Pertemuan Kedua

64 9 3
                                    

Lelaki itu memutuskan untuk mengunjungi perpustakaan yang terletak dipusat kota. Banyak yang harus ia lakukan dengan waktu yang terbilang lama ini untuk digunakan sebaik baiknya. Lelaki itu mengenakan headset disebelah telinganya. Berjalan dengan tenang kearah halte. Bibirnya bersiul, mengikuti irama musik.

From : Monyet
Dit, jadi ke perpustakaan kota gak lo?

To : Monyet
Jadi, gue Otw!

From : Monyet
Oke, gue tunggu di depan pintu masuk.

Adit Satrio Ramadhan atau yang biasa dipanggil Adit itu tidak menjawab pesan terakhir yang temannya kirim. Sebagai mahasiswa jurusan kedokteran semester akhir, tentu saja ia tidak dapat bersantai-santai lagi. Yah, tapi kita juga tidak boleh memaksa semuanya, bukan?

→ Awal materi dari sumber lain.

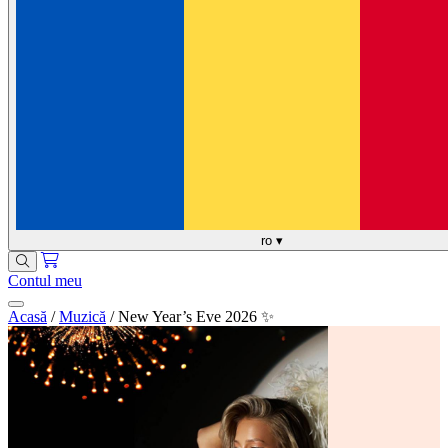
ro
▾
Contul meu
Acasă
/
Muzică
/
New Year’s Eve 2026 ✨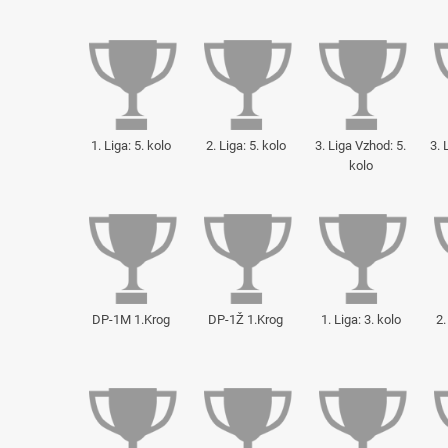
1. Liga: 5. kolo
2. Liga: 5. kolo
3. Liga Vzhod: 5.
3. 
kolo
DP-1M 1.Krog
DP-1Ž 1.Krog
1. Liga: 3. kolo
2.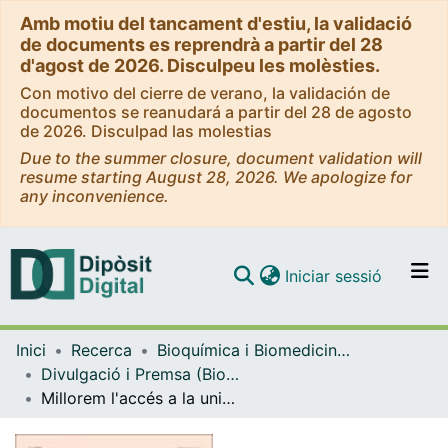
Amb motiu del tancament d'estiu, la validació
de documents es reprendrà a partir del 28
d'agost de 2026. Disculpeu les molèsties.
Con motivo del cierre de verano, la validación de
documentos se reanudará a partir del 28 de agosto
de 2026. Disculpad las molestias
Due to the summer closure, document validation will
resume starting August 28, 2026. We apologize for
any inconvenience.
(current)
Iniciar sessió
Comunitats i col·leccions
Inici
Recerca
Bioquímica i Biomedicina Molecular
Navega per tot el DD
Divulgació i Premsa (Bioquímica i Biomedicina Molecular)
Com publicar
Millorem l'accés a la universitat
Contacte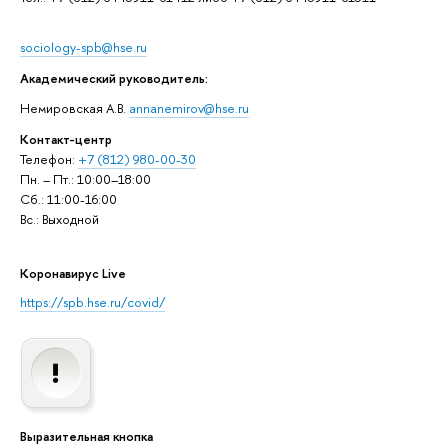
sociology-spb@hse.ru
Академический руководитель:
Немировская А.В.
annanemirov@hse.ru
Контакт-центр
Телефон:
+7 (812) 980-00-30
Пн. – Пт.: 10:00–18:00
Сб.: 11:00-16:00
Вс.: Выходной
Коронавирус Live
https://spb.hse.ru/covid/
Выразительная кнопка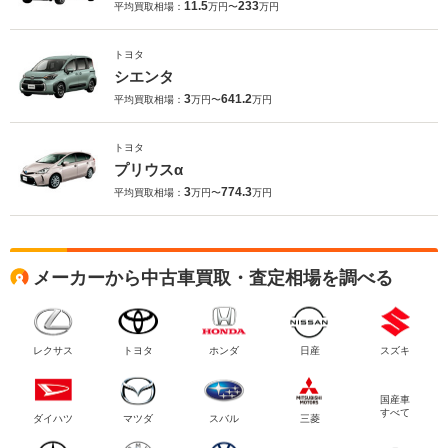
11.5
233
平均買取相場：
万円〜
万円
トヨタ
シエンタ
3
641.2
平均買取相場：
万円〜
万円
トヨタ
プリウスα
3
774.3
平均買取相場：
万円〜
万円
メーカーから中古車買取・査定相場を調べる
レクサス
トヨタ
ホンダ
日産
スズキ
国産車
すべて
ダイハツ
マツダ
スバル
三菱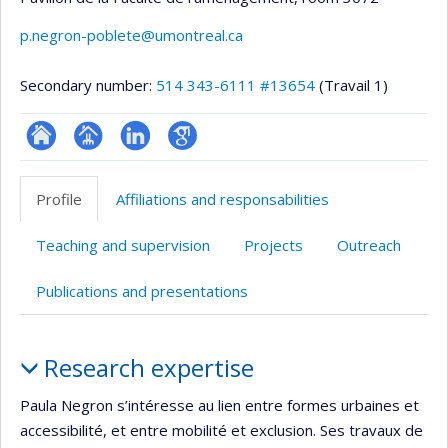
p.negron-poblete@umontreal.ca
Secondary number:
514 343-6111 #13654
(Travail 1)
ResearchGate
Page
LinkedIn
Google
professionnelle
Scholar
Profile
Affiliations and responsabilities
(faculté,département,école)
Teaching and supervision
Projects
Outreach
Publications and presentations
Profile
Research expertise
Paula Negron s’intéresse au lien entre formes urbaines et
accessibilité, et entre mobilité et exclusion. Ses travaux de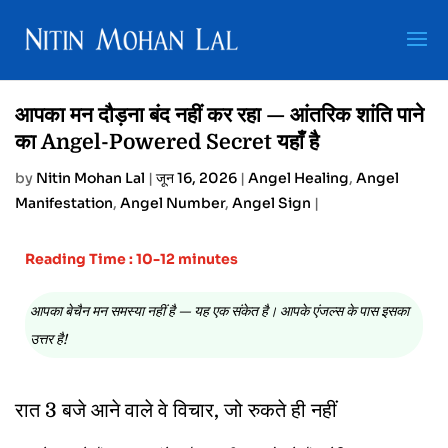
आपका मन दौड़ना बंद नहीं कर रहा — आंतरिक शांति पाने
का Angel-Powered Secret यहाँ है
by
Nitin Mohan Lal
|
जून 16, 2026
|
Angel Healing
,
Angel
Manifestation
,
Angel Number
,
Angel Sign
|
Reading Time : 10-12 minutes
आपका बेचैन मन समस्या नहीं है — यह एक संकेत है। आपके एंजल्स के पास इसका
उत्तर है!
रात 3 बजे आने वाले वे विचार, जो रुकते ही नहीं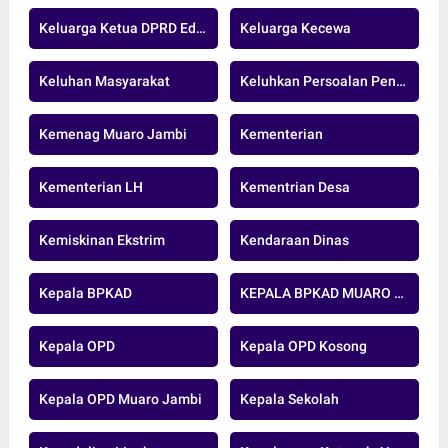
Keluarga Ketua DPRD Edi Purwanto
Keluarga Kecewa
Keluhan Masyarakat
Keluhkan Persoalan Pengeboran Minyak
Kemenag Muaro Jambi
Kementerian
Kementerian LH
Kementrian Desa
Kemiskinan Ekstrim
Kendaraan Dinas
Kepala BPKAD
KEPALA BPKAD MUARO JAMBI
Kepala OPD
Kepala OPD Kosong
Kepala OPD Muaro Jambi
Kepala Sekolah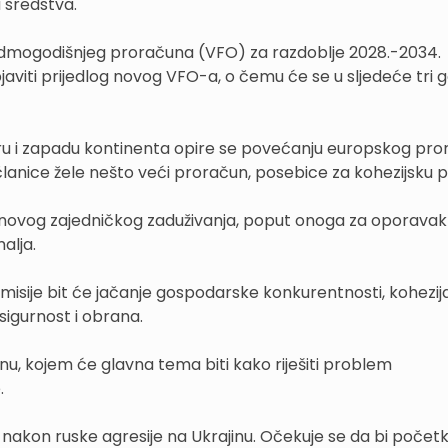
 sredstva.
sedmogodišnjeg proračuna (VFO) za razdoblje 2028.-2034.
bjaviti prijedlog novog VFO-a, o čemu će se u sljedeće tri 
veru i zapadu kontinenta opire se povećanju europskog pro
članice žele nešto veći proračun, posebice za kohezijsku po
e novog zajedničkog zaduživanja, poput onoga za oporavak
alja.
isije bit će jačanje gospodarske konkurentnosti, kohezija
 sigurnost i obrana.
nu, kojem će glavna tema biti kako riješiti problem
.
 nakon ruske agresije na Ukrajinu. Očekuje se da bi poče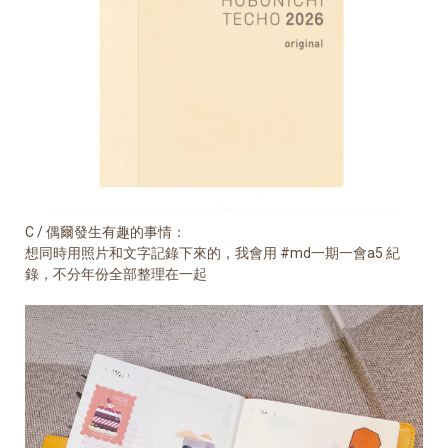
C / 偶爾發生有趣的事情：
想同時用照片和文字記錄下來的，我會用 #md一期一會a5 紀
錄，不分年份全部整理在一起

Adit baru saja kembali dari acara berliburnya kemarin dan banyak sekali pengalaman lucu dan seru yang ia temukan maupun yang ia lakukan. Contoh kecil yang sampai saat ini masih membekas diingatannya adalah gadis itu.

Gadis dengan tawa manis yang memiliki pikiran yang tidak dapat ia baca. Adit dapat membaca pikiran setiap orang dengan hanya melihat matanya. Namun, kenapa gadis itu tidak bisa?

Bus itu berhenti tepat didepan halte yang berada di sebrang perpustakaan kota itu. Ditemukanlah temannya yang kini sedang menunggu dengan wajah bosan. Tak butuh waktu lama baginya untuk mendekati temannya itu.

"Bosen banget lo kayaknya!" Sapa Adit dengan senyum. Lelaki dihadapan Adit kini menatapnya lama. Ia tampak memutar bola matanya kesal.

Yaiyalah! Gue nungguin lama nyet!

Adit tertawa. Lelaki didepannya mengetahui kemampuan Adit dalam membaca pikiran, jadi ia hanya menggunakan bahasa hati.

"Iya maaf, macet bro!" Temannya itu kini mengangguk dan keduanya memasuki perpustakaan yang besar tersebut. Bukan sekali dua kali Adit mengunjungi perpustakaan besar ini, karena itu, perubahaan sekecil apapun akan dikenalinya. Seperti pada saat ia menatap sebuah meja dipojok ruangan. Meja itu kini telah menghilang entah kemana.

"Dit, gue ke atas ya!" Ucapan itu membuat Adit mengangguk tanpa sadar. Adit mengangkat tangannya membentuk tanda 'oke'. Ia berjalan menuju rak yang akan ia tuju, matanya menerawang kearah rak buku bertema romansa. Terkadang, ia membandingkannya dengan rak buku bertema Horror dan Thriller, tentu saja jumlah peminatnya dapat dilihat dengan cepat.

Bagi Adit yang merupakan seorang pecinta buku bertema Horror, hal ini begitu menguntungkan. Lihatlah rak buku romansa yang begitu ramai. Ia merasa tidak leluasa untuk mencari buruannya.

Sampai saat ini, ia heran. Kenapa rak buku romansa yang menurutnya "tidak begitu berfaedah" malah dikerumuni banyak orang. Apa yang membuat kisah romansa begitu menarik?

Padahal, 99,9% isinya mengandung hal-hal yang sering ditemukan berkali-kali.

Adit terhenti menyadari sesuatu yang...entahlah, dapat dengan cepat menarik perhatiannya. Lelaki itu seketika melupakan tujuannya datang kembali.

Jodoh pasti bertemu, ternyata.

Gadis itu bersandar pada sebuah rak yang berada dipojok. Kedua headset terpasang dikedua telinganya, sebuah buku terbuka tergenggam diatas tangannya. Jika seseorang tidak menatapnya lekat, mereka tidak akan tahu bahwa sebenarnya,

Gadis itu tidak membaca.

Pikirannya kosong, halaman buku tidak terganti sama sekali. Dengan berani, Adit mendekati gadis yang menjadi pusat pikirannya selama seharian full kemarin.

Dunia memang sempit.

"Gadis pemberi ilusi"gumam Adit kecil.

Ya, benar. Orang yang sama. Dia yang salah memasuki toilet itu. Adit berpura pura tertarik dengan sebuah buku yang ditemukannya disitu. Matanya mencuri curi pandang kearah mata gadis itu.